# [What is being asked]
Render the material starting at the line containing "Imagine a line" and ending at the line containing "The red brick house is roughly at 4" as a JSON list of strings, one string per line, with blank lines left out.
[Data supplied — start]
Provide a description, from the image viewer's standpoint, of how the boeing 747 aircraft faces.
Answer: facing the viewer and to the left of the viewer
[Data supplied — finish]
[Data supplied — start]
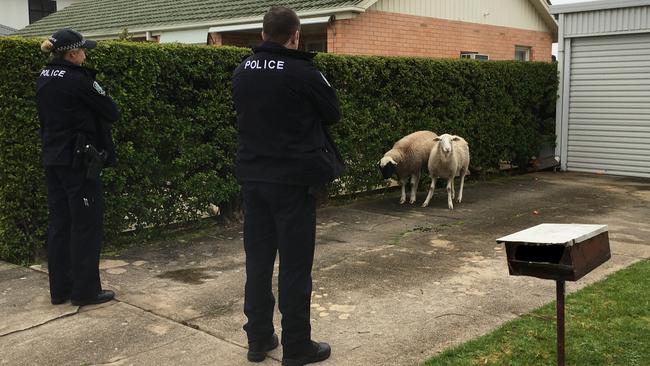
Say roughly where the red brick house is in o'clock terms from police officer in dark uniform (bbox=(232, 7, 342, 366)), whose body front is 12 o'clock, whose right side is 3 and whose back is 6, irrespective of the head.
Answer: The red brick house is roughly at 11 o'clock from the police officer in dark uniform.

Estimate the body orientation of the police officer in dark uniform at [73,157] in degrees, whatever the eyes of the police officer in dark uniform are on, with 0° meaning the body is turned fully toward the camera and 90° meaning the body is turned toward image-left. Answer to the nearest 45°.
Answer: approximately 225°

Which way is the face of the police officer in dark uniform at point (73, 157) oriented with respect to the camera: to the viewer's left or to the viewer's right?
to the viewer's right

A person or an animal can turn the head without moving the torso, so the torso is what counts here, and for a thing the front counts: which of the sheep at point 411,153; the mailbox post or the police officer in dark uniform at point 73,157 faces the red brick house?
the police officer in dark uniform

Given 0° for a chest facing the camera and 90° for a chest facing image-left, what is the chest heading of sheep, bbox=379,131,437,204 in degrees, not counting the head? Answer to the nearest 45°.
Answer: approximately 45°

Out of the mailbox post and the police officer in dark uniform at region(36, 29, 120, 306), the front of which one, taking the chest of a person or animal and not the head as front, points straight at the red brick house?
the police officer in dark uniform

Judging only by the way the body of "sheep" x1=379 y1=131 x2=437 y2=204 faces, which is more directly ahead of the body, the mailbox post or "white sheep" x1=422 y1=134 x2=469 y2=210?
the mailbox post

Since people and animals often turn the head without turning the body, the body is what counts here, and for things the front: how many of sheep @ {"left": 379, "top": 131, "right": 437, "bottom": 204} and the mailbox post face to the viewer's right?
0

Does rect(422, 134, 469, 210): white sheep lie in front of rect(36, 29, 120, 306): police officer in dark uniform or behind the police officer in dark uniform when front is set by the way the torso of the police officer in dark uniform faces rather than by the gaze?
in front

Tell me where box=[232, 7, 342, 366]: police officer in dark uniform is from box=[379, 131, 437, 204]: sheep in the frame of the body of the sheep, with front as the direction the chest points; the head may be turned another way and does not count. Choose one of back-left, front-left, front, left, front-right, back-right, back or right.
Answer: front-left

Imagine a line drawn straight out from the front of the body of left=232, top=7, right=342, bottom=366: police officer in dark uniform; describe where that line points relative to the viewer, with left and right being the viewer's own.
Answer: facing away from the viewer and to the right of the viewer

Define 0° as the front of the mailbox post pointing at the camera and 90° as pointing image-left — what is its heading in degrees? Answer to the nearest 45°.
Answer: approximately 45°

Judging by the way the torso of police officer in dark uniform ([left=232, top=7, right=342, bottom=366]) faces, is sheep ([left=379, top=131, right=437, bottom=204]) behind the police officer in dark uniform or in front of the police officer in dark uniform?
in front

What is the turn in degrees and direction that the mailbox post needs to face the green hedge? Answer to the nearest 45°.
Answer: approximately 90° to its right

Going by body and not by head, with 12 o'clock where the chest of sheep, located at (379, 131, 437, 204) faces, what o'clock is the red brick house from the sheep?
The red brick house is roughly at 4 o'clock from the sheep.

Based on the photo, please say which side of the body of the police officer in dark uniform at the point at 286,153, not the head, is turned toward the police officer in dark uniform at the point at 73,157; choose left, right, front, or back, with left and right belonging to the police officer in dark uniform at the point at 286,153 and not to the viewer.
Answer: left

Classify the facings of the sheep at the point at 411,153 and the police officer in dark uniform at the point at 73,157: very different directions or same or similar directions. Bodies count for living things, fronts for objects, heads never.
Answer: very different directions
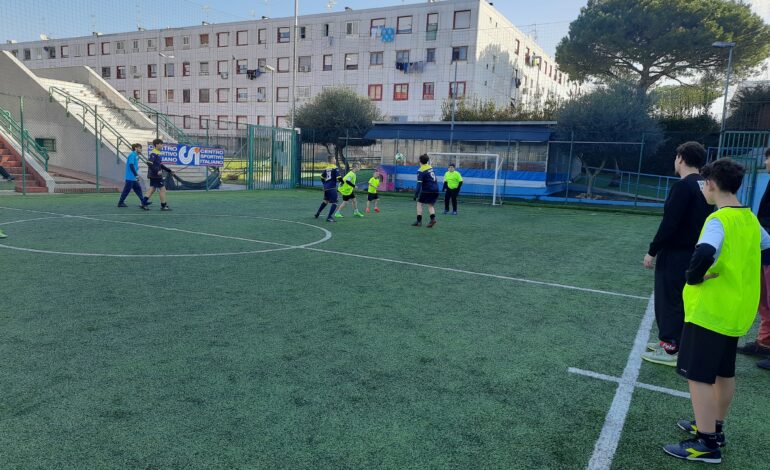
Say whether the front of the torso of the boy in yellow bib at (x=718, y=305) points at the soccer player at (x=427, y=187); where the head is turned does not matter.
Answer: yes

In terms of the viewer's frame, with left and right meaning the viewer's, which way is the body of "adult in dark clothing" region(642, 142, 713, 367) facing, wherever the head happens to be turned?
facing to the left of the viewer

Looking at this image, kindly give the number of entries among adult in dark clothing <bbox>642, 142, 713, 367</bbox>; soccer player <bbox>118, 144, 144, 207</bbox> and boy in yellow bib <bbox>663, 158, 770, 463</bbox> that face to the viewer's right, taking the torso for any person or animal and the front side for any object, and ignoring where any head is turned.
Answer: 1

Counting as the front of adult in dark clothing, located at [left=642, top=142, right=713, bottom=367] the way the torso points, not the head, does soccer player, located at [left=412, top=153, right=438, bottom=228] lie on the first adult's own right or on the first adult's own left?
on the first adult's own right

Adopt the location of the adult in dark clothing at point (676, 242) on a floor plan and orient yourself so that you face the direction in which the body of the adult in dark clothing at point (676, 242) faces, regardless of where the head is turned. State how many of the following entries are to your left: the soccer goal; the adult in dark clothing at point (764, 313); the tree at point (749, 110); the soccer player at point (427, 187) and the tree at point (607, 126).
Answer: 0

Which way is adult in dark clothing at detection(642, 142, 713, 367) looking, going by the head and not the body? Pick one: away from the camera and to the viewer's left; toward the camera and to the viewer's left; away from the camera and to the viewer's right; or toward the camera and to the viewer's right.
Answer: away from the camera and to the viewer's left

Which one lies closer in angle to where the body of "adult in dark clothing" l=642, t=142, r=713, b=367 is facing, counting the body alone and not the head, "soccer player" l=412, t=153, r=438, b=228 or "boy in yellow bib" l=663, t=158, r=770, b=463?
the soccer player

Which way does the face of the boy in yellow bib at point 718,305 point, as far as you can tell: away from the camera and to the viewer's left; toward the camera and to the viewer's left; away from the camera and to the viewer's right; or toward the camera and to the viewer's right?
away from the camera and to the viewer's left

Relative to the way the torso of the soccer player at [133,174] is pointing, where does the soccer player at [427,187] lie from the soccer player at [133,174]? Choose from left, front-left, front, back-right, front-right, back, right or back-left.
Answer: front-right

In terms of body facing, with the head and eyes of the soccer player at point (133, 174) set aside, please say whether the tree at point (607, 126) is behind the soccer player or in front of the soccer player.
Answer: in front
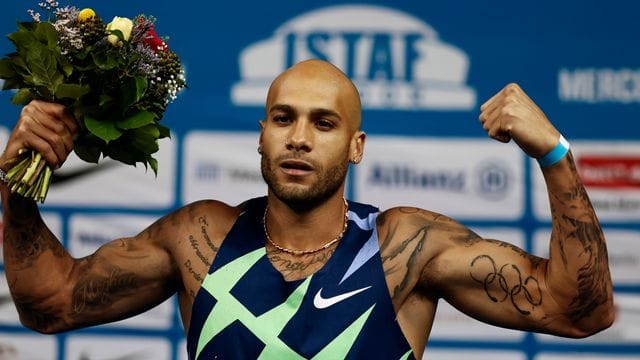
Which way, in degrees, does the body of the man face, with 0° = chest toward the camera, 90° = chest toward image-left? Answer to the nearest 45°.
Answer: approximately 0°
[Data supplied — finish]
# [Task solution]
[
  "Imagine a line drawn straight out from the front of the body of left=232, top=7, right=342, bottom=366: police officer in dark uniform; describe where that line points relative to the viewer, with left and right being the viewer's own.",
  "Answer: facing away from the viewer and to the right of the viewer",
  "Define 0° as the front of the mailbox post pointing at the camera and 90° as pointing image-left — what is its heading in degrees? Answer to the nearest 45°.",
  "Answer: approximately 45°",
  "Judging by the way the torso of police officer in dark uniform ([left=232, top=7, right=342, bottom=366]) faces, is sheep ([left=379, top=131, right=437, bottom=204]) behind the police officer in dark uniform or in front of the police officer in dark uniform?",
  "in front",
  "What is the turn in degrees and direction that the mailbox post needs to face the green hedge? Answer to the nearest 45°.",
  "Answer: approximately 90° to its right",
  "Going by body and not by head, with 12 o'clock where the chest of sheep, located at (379, 131, 437, 204) faces, what o'clock is the red brick house from the sheep?",
  "The red brick house is roughly at 4 o'clock from the sheep."
]